Y	Hacker News new \| ask \| show \| jobs

by rsp1984 1084 days ago

This looks quite amazing at first glance but looking a bit deeper some elephant-in-the-room questions pop up:

1. Simple Gradient Descent is already linear in time w.r.t. # of parameters (but it is an iterative method). It seems to be missing from Table I too. This method requires waiting for equilibration, so could it be seen as another form of iterative method? If so, wouldn't the proper comparison be against known O(n) first-order iterative methods like GD as opposed to exact methods (O(n^3)) or pseudo-2nd-order iterative methods like CG (O(n^2))?

2. In 2.B.3 the paper says "Note that this includes a compilation step that scales as O(d2)". I think this needs some clarification. Is this saying that, in order to run this on actual hardware, there's a compilation step involved that is O(n^2)? Of course O notation says nothing about linear factors but wouldn't that contradict what's stated in Table I?

1 comments

aifer4 1084 days ago

You're right, that iterative methods may be linear in time with respect to the number of parameters. In this paper, we provide a method which is linear in time with respect to the dimension (d) of the vector (x) we are solving for in the equation A x = b. The number of parameters is d^2 + d, as there are d^2 parameters for the matrix A and d for the vector b. Gradient descent would require a matrix-vector multiplication just to compute the gradient, which is already O(d^2).

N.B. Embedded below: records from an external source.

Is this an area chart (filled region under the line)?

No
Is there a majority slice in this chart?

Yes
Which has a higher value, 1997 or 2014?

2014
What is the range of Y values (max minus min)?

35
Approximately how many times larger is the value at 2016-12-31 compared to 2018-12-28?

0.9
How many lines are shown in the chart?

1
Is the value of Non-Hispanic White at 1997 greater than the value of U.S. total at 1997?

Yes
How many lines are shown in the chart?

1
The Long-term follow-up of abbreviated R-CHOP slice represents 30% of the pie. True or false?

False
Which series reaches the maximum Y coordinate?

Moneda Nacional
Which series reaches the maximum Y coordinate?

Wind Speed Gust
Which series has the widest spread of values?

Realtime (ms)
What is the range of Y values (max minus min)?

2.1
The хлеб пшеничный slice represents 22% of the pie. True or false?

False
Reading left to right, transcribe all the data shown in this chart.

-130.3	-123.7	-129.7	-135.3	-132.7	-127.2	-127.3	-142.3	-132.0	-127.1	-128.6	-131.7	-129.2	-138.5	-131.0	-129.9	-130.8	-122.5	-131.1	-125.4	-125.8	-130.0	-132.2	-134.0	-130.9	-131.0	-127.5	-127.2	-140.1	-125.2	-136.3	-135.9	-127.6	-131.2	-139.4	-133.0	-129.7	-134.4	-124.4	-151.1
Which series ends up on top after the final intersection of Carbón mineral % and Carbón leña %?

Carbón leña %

You make an important point, regarding the compilation. In this case, we are talking about the time it takes to upload the matrix A and vector b to the hardware. This requires O(d^2) numbers to be updated, but assuming it is done in parallel it could be done in O(d) time, and the coefficient of this scaling is independent of the physical parameters of the analog hardware. For this reason, in the analysis of the algorithm, we are generally ignoring the time to update the parameters, as is clarified in the Methods section.

rsp1984 1084 days ago

OK, got it. I think what you're describing is Gradient Descent on the Normal Equations to solve an overdetermined linear system. Indeed in such a system dim(x) == dim(b) == d. Matrix A is fixed though and not part of the estimation but you're correct about the complexity of gradient computation which is indeed O(d^2).

Thanks for the clarification of the uploading / compilation step.